== WHAT YOU ARE ASKED TO DO ==
Report every line of the material that contains the string "Japan", matching case exactly.

━━━━━ TASK INPUTS ━━━━━

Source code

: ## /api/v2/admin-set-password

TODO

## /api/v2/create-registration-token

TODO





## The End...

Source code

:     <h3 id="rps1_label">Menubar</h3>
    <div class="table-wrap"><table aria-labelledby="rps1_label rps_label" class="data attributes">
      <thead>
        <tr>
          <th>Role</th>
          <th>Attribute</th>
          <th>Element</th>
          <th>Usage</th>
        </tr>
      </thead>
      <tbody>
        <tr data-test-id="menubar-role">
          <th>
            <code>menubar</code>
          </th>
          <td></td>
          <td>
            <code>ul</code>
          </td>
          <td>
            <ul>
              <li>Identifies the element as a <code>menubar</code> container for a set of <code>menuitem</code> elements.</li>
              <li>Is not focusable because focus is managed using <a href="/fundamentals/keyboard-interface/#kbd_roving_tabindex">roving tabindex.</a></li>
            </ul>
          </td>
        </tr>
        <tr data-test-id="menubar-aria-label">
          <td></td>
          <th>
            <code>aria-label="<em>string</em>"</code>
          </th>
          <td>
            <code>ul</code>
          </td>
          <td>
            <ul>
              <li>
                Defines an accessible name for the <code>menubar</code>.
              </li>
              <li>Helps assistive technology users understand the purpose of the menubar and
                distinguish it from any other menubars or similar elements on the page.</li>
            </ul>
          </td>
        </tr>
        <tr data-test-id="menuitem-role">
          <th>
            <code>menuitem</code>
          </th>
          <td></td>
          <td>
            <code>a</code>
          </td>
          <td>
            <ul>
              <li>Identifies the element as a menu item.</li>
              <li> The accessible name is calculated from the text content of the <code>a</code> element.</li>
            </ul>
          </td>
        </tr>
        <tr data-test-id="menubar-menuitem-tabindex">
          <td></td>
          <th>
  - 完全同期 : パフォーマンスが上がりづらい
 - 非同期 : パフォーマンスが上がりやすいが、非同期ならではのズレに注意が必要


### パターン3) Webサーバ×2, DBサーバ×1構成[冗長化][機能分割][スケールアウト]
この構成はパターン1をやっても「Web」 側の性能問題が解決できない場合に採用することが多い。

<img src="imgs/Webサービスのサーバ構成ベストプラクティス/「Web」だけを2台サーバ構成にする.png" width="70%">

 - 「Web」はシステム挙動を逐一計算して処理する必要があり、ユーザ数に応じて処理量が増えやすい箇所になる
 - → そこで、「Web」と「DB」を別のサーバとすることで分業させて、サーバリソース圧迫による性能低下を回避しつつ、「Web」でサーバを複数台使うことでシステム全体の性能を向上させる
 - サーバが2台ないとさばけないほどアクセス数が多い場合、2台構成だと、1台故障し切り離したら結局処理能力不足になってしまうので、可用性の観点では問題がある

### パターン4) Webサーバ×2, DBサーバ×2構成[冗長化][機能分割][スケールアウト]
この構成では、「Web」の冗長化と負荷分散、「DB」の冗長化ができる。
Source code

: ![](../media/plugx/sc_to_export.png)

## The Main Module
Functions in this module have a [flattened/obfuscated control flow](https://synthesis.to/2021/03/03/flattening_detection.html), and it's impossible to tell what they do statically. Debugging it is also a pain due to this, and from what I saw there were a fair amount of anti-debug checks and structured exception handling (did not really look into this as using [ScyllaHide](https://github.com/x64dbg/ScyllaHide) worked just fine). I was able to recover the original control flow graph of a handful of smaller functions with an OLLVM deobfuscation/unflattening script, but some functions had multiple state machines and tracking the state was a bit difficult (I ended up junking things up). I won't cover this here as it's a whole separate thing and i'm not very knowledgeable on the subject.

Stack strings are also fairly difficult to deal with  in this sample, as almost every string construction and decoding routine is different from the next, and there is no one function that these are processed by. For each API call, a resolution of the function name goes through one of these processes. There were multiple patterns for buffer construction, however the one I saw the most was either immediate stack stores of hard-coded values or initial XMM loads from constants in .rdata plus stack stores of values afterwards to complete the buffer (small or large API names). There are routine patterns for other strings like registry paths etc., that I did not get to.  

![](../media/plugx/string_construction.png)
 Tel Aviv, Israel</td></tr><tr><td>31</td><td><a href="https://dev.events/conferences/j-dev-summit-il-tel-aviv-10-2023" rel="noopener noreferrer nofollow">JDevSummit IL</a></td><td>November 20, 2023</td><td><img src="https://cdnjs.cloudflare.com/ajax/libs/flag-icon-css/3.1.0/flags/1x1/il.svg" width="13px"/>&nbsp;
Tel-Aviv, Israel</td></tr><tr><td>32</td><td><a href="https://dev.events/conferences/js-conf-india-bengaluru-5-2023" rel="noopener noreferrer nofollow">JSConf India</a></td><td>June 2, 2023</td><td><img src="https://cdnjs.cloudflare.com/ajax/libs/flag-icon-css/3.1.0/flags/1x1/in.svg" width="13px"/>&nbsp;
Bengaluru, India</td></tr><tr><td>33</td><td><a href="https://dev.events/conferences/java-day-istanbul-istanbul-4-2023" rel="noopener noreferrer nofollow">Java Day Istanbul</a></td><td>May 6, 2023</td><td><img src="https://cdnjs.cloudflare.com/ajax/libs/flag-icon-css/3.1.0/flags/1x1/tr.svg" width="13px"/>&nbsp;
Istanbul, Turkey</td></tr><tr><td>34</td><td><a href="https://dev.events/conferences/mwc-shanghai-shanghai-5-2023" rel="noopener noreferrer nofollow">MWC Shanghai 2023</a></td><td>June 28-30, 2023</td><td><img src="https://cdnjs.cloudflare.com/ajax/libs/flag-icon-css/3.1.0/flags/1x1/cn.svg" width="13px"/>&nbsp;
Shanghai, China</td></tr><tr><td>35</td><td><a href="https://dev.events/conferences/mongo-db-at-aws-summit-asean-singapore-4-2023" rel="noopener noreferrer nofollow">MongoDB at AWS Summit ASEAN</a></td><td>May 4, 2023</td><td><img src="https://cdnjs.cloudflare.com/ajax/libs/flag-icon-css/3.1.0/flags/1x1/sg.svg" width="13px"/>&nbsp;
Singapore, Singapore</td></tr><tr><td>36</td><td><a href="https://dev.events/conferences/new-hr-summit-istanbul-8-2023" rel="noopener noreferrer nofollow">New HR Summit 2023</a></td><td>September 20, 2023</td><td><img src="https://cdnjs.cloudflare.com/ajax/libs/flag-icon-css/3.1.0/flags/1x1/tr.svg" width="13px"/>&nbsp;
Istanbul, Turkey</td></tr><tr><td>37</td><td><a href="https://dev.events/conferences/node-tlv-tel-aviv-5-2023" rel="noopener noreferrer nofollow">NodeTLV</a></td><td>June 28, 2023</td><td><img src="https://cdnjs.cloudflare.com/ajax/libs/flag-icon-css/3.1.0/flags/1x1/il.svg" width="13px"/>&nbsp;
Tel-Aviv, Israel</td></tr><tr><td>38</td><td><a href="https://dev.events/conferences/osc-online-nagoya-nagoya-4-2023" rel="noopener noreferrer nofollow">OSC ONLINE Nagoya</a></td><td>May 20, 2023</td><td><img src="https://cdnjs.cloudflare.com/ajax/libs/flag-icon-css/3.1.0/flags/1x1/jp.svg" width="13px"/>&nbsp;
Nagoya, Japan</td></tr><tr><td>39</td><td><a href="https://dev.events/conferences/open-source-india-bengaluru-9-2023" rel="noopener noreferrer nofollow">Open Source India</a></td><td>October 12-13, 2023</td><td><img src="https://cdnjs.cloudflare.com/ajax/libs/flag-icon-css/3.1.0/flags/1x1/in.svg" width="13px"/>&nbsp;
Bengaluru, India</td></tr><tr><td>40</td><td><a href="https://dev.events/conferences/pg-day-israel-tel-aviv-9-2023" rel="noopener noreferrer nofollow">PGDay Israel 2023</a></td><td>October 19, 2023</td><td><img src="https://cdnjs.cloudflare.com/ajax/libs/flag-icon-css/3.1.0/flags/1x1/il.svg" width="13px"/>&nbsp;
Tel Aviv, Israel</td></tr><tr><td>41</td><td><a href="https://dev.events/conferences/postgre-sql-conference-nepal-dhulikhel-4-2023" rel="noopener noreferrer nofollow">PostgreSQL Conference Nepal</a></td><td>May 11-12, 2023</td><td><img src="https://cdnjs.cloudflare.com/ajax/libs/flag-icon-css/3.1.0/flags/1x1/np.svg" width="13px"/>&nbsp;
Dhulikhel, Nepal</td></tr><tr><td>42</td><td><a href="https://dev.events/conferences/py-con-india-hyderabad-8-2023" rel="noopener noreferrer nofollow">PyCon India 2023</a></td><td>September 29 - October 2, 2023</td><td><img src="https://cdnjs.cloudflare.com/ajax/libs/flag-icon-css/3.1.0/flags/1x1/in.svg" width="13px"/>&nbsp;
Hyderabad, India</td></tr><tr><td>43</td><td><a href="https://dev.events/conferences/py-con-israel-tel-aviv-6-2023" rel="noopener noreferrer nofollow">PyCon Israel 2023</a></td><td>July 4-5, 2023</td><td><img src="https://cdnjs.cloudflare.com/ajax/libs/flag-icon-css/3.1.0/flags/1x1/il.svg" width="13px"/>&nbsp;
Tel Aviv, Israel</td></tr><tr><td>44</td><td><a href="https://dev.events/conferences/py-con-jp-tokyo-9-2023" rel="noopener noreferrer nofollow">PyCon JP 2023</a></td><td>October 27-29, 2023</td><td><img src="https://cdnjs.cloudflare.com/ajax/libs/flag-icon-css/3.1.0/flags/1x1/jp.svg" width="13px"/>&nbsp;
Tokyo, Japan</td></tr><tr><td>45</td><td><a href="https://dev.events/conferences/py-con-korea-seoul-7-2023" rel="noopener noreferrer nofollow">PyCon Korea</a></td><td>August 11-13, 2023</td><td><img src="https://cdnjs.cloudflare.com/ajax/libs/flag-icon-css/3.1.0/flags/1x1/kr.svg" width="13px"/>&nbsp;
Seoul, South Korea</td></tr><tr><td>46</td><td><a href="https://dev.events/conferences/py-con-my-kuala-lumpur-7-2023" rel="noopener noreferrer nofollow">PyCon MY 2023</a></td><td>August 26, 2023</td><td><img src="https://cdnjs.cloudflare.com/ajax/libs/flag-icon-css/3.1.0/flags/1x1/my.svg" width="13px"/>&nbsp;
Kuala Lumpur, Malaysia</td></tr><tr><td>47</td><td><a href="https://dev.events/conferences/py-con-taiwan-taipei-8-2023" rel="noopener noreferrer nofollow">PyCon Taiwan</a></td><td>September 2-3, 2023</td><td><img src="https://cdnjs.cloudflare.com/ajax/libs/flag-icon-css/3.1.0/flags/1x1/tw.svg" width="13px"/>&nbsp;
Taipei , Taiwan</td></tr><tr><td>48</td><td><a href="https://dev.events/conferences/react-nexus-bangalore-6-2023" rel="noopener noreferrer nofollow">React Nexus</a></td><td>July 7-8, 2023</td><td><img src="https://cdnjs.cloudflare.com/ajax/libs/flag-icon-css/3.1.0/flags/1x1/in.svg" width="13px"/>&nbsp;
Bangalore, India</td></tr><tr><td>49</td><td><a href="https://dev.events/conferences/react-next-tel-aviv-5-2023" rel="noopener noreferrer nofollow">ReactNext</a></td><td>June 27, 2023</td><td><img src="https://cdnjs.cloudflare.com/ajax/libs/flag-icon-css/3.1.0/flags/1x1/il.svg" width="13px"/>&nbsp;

━━━━━

== ANSWER SECTION ==
Nagoya, Japan</td></tr><tr><td>39</td><td><a href="https://dev.events/conferences/open-source-india-bengaluru-9-2023" rel="noopener noreferrer nofollow">Open Source India</a></td><td>October 12-13, 2023</td><td><img src="https://cdnjs.cloudflare.com/ajax/libs/flag-icon-css/3.1.0/flags/1x1/in.svg" width="13px"/>&nbsp;
Tokyo, Japan</td></tr><tr><td>45</td><td><a href="https://dev.events/conferences/py-con-korea-seoul-7-2023" rel="noopener noreferrer nofollow">PyCon Korea</a></td><td>August 11-13, 2023</td><td><img src="https://cdnjs.cloudflare.com/ajax/libs/flag-icon-css/3.1.0/flags/1x1/kr.svg" width="13px"/>&nbsp;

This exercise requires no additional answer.